After the league management contacted the clubs playing home games and requested that they take notice of the occasion, Liverpool football club announced that it will play the “God Save the King” song.

Before the game began, the club played the national anthem, but there were resounding booing from the crowd even before it began.

In the 1980s, Liverpool supporters began jeering the national anthem in opposition to Margaret Thatcher’s Conservative Party and her alleged neglect of the city.

Because of this, many Liverpudlians felt alienated from the rest of the nation; at Anfield, placards declaring “Scouse not English” were frequently visible among the throng.

Before the FA Cup final a year ago and the Community Shield in July, Liverpool supporters booed the former national hymn God Save the Queen vociferously.

Manager Klopp of Liverpool responded to the jeers by saying:

‘First and foremost, [it] is a big day for England and I respect that a lot.

”Everyone who wants to be happy about it and wants to celebrate it is allowed to celebrate it. We have, thank God – and not everything now is better than it was in the past – but we have freedom of speech. That means a free opinion as well.

Data provided
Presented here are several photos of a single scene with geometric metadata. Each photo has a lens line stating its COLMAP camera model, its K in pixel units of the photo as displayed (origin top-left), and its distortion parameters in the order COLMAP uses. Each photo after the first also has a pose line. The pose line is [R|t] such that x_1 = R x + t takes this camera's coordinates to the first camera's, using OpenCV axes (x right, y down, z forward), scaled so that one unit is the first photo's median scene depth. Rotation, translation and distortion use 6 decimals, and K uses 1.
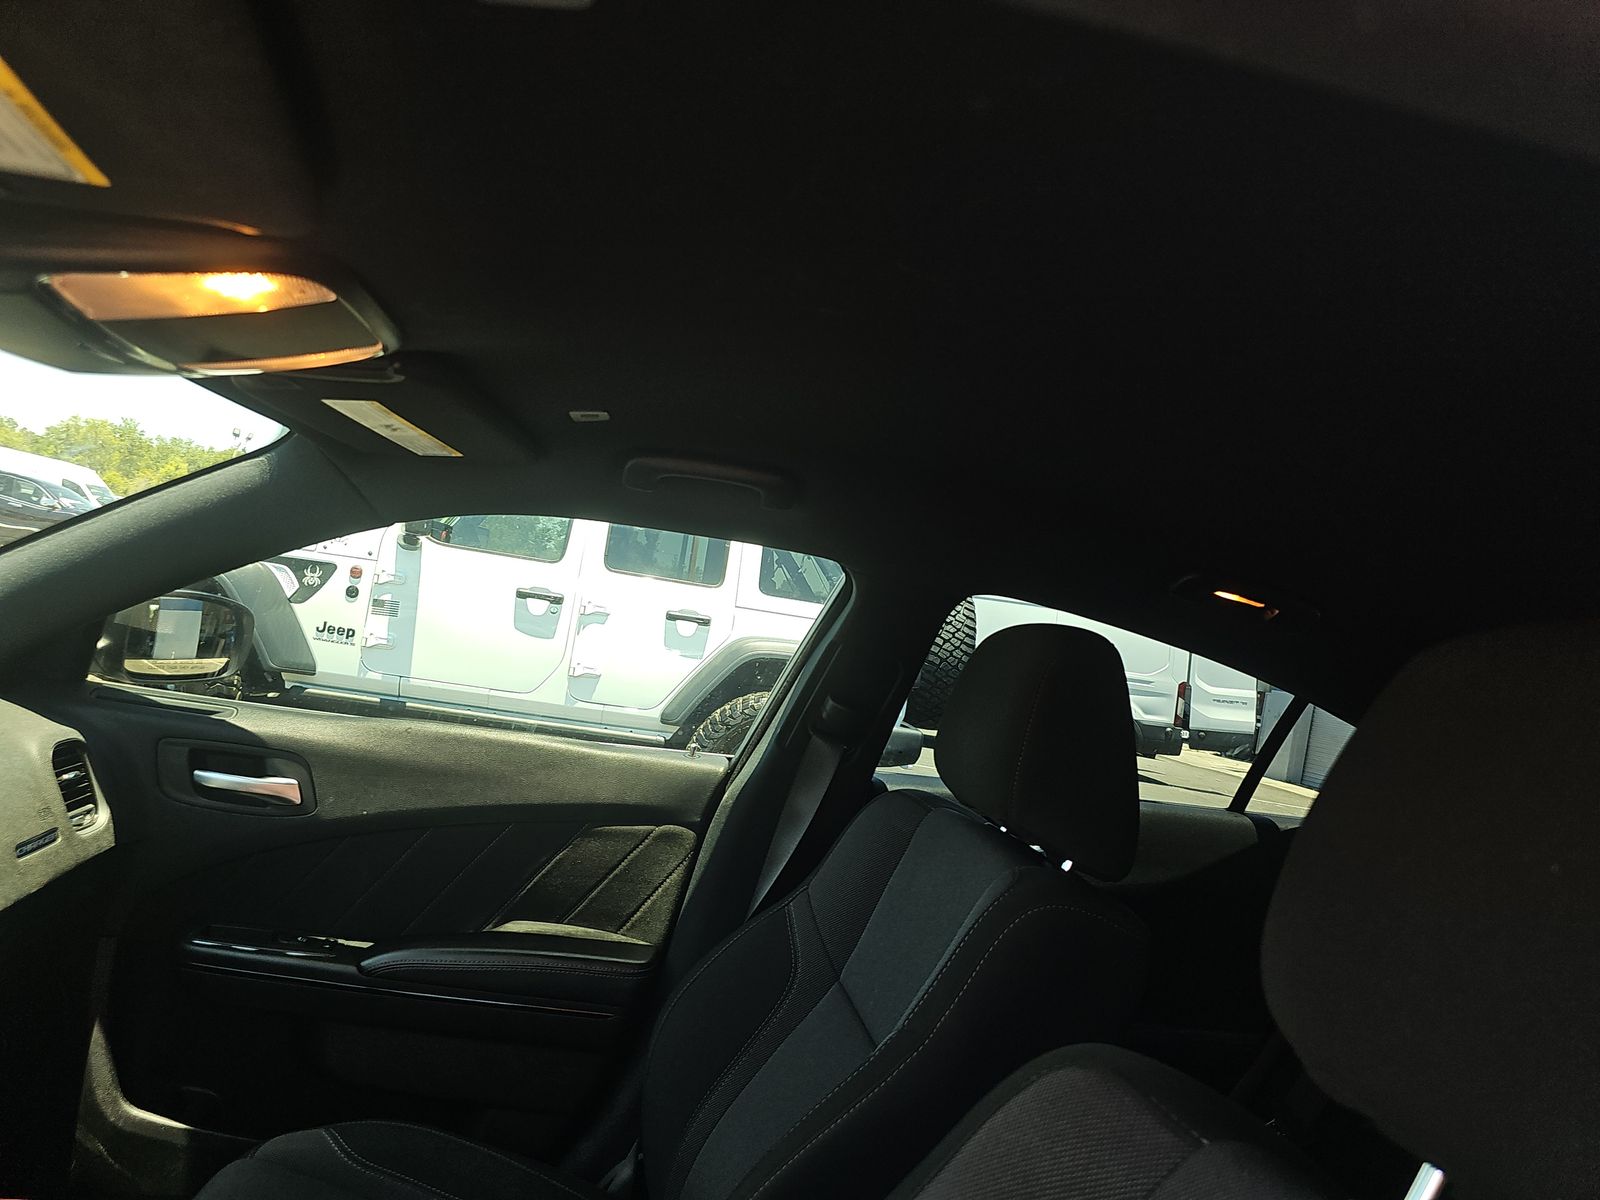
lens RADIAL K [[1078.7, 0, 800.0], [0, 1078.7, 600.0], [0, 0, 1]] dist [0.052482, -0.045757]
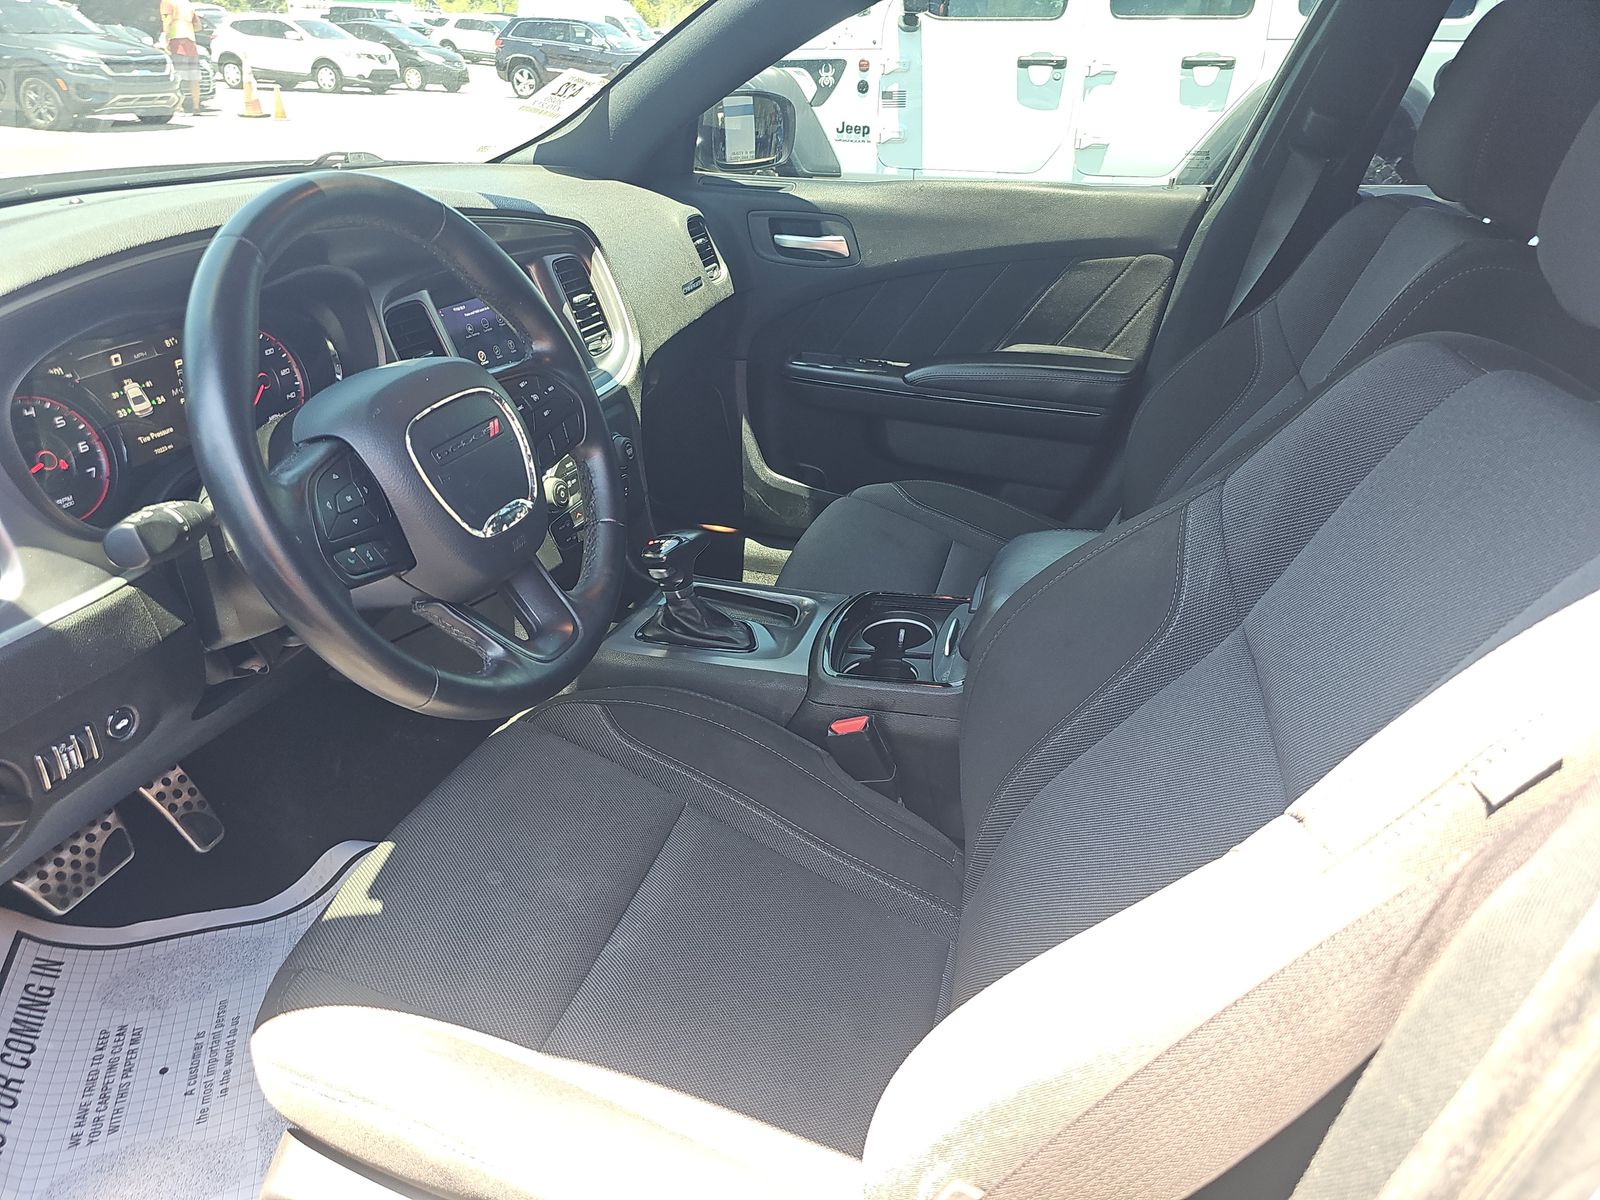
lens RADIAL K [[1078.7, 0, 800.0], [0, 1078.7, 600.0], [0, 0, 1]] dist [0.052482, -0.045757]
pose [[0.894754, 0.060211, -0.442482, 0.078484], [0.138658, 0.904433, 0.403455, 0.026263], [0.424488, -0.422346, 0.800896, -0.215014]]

---

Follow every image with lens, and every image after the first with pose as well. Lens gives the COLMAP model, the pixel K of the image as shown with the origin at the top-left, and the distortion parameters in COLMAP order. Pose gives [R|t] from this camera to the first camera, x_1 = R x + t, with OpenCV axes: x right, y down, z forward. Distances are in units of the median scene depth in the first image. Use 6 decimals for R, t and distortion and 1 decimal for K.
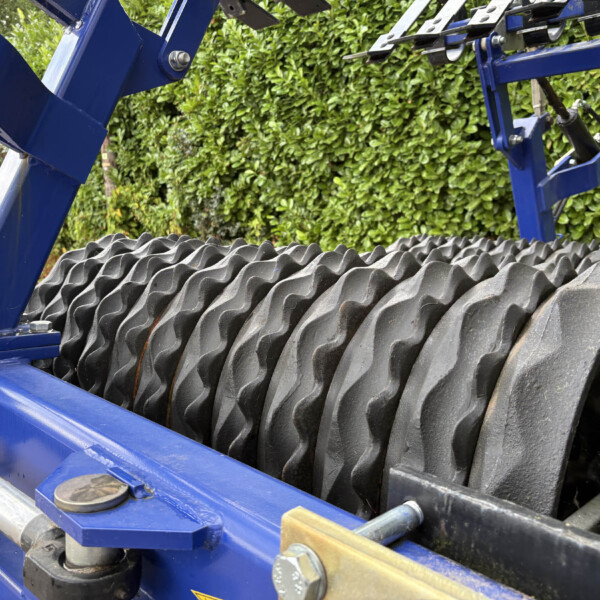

...

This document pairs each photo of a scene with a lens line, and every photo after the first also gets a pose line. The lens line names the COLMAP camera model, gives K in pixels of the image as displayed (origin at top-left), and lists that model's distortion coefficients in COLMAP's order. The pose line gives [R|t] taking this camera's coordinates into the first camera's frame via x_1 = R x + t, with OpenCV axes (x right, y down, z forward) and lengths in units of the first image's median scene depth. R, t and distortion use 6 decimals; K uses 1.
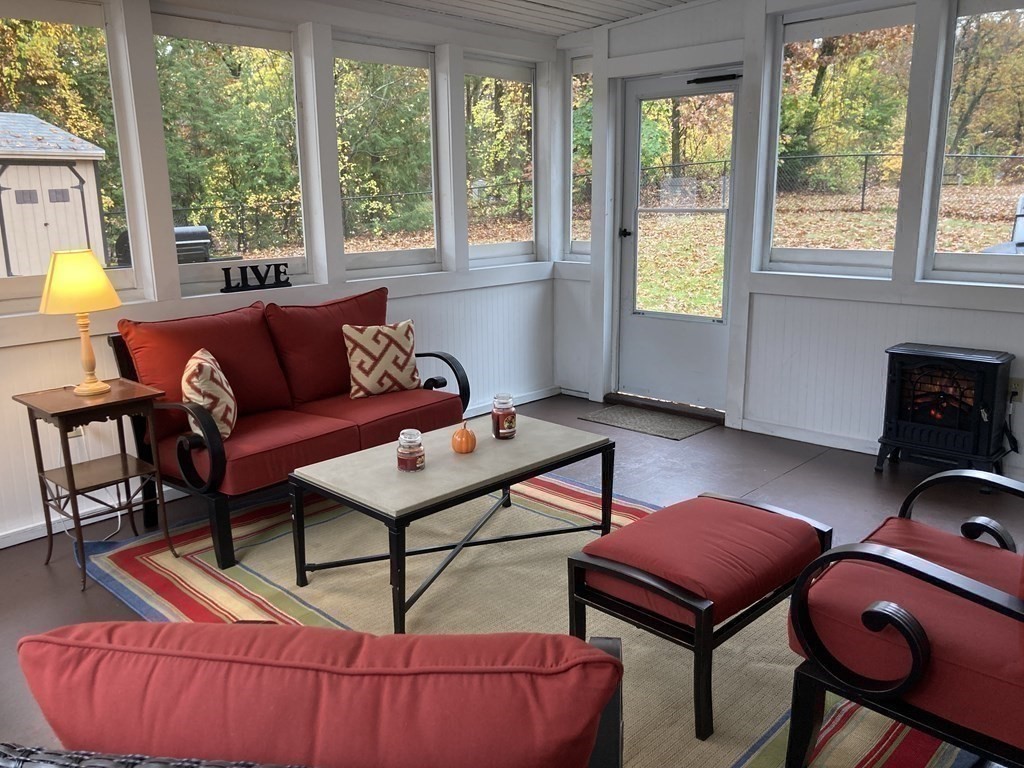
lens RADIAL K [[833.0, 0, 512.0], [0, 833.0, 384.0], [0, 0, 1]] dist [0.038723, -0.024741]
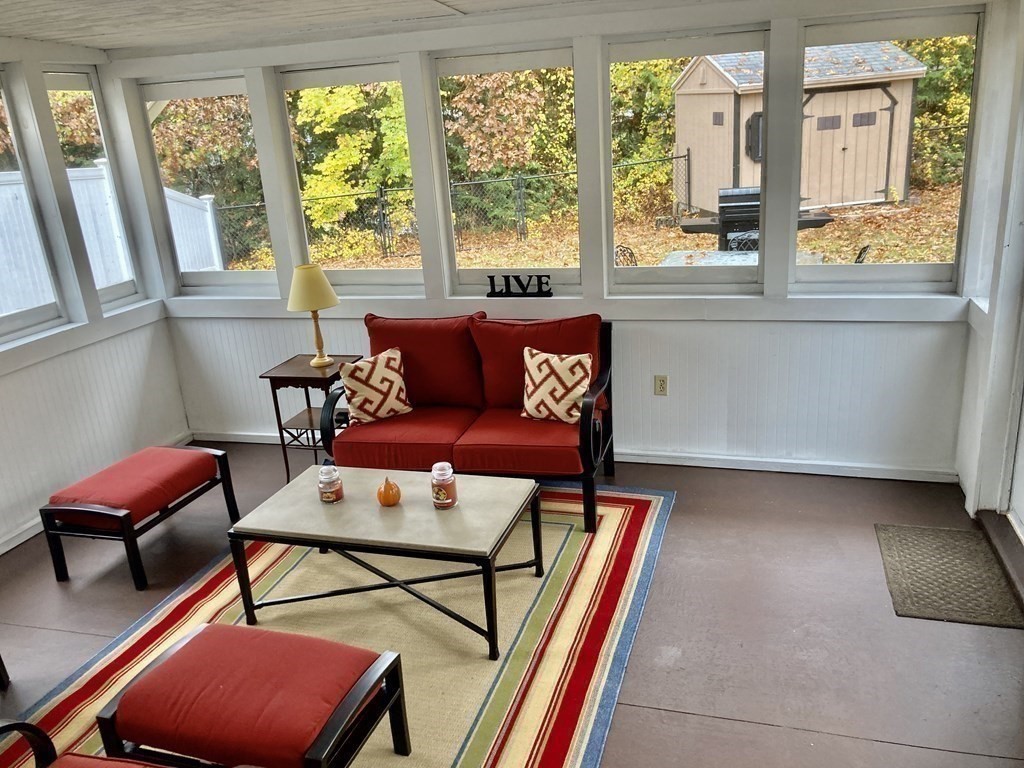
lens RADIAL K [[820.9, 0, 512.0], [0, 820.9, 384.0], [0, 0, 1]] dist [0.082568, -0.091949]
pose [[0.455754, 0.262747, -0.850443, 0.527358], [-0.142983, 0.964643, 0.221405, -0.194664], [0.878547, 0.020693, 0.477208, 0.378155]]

Exercise instructions
[a] For the Liverpool anthem excerpt, say whether each statement agrees with it, answering yes or no and quoting the words that decide it: (i) Liverpool supporters started jeering the national anthem in the 1980s. (ii) Placards reading "Scouse not English" were rarely seen at Anfield. (iii) Liverpool supporters booed God Save the Queen before the Community Shield in July.
[b] Write out the Liverpool anthem excerpt again, covering everything from "After the league" down to "the Queen vociferously.", and swap "supporters" for "fans".
The material has no connection to the Liverpool anthem excerpt.

Responses by item number
[a]
(i) Yes: "In the 1980s, Liverpool supporters began jeering the national anthem"
(ii) No: "placards declaring “Scouse not English” were frequently visible among the throng"
(iii) Yes: "Before the FA Cup final a year ago and the Community Shield in July, Liverpool supporters booed the former national hymn God Save the Queen vociferously"

[b]
After the league management contacted the clubs playing home games and requested that they take notice of the occasion, Liverpool football club announced that it will play the “God Save the King” song.

Before the game began, the club played the national anthem, but there were resounding booing from the crowd even before it began.

In the 1980s, Liverpool fans began jeering the national anthem in opposition to Margaret Thatcher’s Conservative Party and her alleged neglect of the city.

Because of this, many Liverpudlians felt alienated from the rest of the nation; at Anfield, placards declaring “Scouse not English” were frequently visible among the throng.

Before the FA Cup final a year ago and the Community Shield in July, Liverpool fans booed the former national hymn God Save the Queen vociferously.